The point should also be made; and with emphasis that cattle herding is a private business enterprise. The so-called nomads are mere individuals in the employ of big cattle owners. Need it be said that contemporary cattle business is done through ranching. Besides, Nigeria is a federal state and not a garrisoned centralized government to be ruled at the whims and caprices of a particular group. Any such move would only raise further tension in the polity and create all-round instability. The battle lines have been drawn by the southern governors and MACBAN, by its confrontational stance, and belligerence has chosen a path that will breed irredentism from southern ethnic groups. 

 

If there was any time, when President Buhari ought to see the atrocities of the Fulani herdsmen as a national emergency, which poses a threat to national unity; that time is now. The times call for all Nigerians to be vigilant and work to uphold national unity. Everybody should exercise caution and northern ethnic jingoists and tribal bigots should be called to order.
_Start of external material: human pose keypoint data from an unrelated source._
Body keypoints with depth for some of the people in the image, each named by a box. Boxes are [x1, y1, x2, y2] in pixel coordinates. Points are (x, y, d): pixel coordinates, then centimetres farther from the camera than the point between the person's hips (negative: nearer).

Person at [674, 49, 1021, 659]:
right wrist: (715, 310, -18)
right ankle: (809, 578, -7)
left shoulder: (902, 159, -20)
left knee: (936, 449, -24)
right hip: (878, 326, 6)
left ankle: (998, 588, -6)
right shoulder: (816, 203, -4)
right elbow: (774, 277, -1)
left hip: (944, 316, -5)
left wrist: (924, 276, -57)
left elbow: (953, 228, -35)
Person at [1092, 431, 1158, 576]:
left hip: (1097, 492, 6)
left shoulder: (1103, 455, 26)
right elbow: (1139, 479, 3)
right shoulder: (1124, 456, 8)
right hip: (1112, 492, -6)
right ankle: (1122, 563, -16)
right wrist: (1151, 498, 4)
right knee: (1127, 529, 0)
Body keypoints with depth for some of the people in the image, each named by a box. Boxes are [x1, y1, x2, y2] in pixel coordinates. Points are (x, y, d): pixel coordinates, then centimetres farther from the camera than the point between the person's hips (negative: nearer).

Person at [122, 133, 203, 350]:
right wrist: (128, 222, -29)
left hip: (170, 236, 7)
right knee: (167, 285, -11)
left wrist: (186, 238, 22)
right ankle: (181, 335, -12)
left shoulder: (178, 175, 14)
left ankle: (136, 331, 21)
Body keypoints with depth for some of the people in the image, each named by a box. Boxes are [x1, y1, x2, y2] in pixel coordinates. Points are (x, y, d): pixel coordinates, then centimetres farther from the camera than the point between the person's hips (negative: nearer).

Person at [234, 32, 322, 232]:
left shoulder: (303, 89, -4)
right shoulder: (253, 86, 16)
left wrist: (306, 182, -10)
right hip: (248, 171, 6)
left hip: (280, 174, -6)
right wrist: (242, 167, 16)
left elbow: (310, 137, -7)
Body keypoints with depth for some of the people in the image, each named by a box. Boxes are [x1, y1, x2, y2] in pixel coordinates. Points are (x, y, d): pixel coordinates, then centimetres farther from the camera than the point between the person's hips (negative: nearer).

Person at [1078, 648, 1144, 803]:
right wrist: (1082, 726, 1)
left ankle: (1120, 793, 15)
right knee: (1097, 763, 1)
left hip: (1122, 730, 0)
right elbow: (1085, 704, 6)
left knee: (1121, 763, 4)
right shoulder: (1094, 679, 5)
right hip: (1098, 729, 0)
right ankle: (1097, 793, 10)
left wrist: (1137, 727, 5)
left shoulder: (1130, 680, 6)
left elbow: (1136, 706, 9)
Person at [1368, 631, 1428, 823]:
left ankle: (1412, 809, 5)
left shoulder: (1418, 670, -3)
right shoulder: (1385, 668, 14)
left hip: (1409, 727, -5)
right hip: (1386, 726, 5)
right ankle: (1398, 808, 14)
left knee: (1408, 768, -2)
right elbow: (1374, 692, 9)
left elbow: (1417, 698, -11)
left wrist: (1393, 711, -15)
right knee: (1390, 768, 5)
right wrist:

Those berating southern governors for rising up to a challenge posed by herdsmen and calling the open grazing ban as secession must realize that too many things bind us together than currently separate us. Let the common bonds of unity attract the statesmen in us because though tongue and tribe may differ, Nigerians must stand in brotherhood. Nigeria is better off as a united country on agreed terms than a splintered one.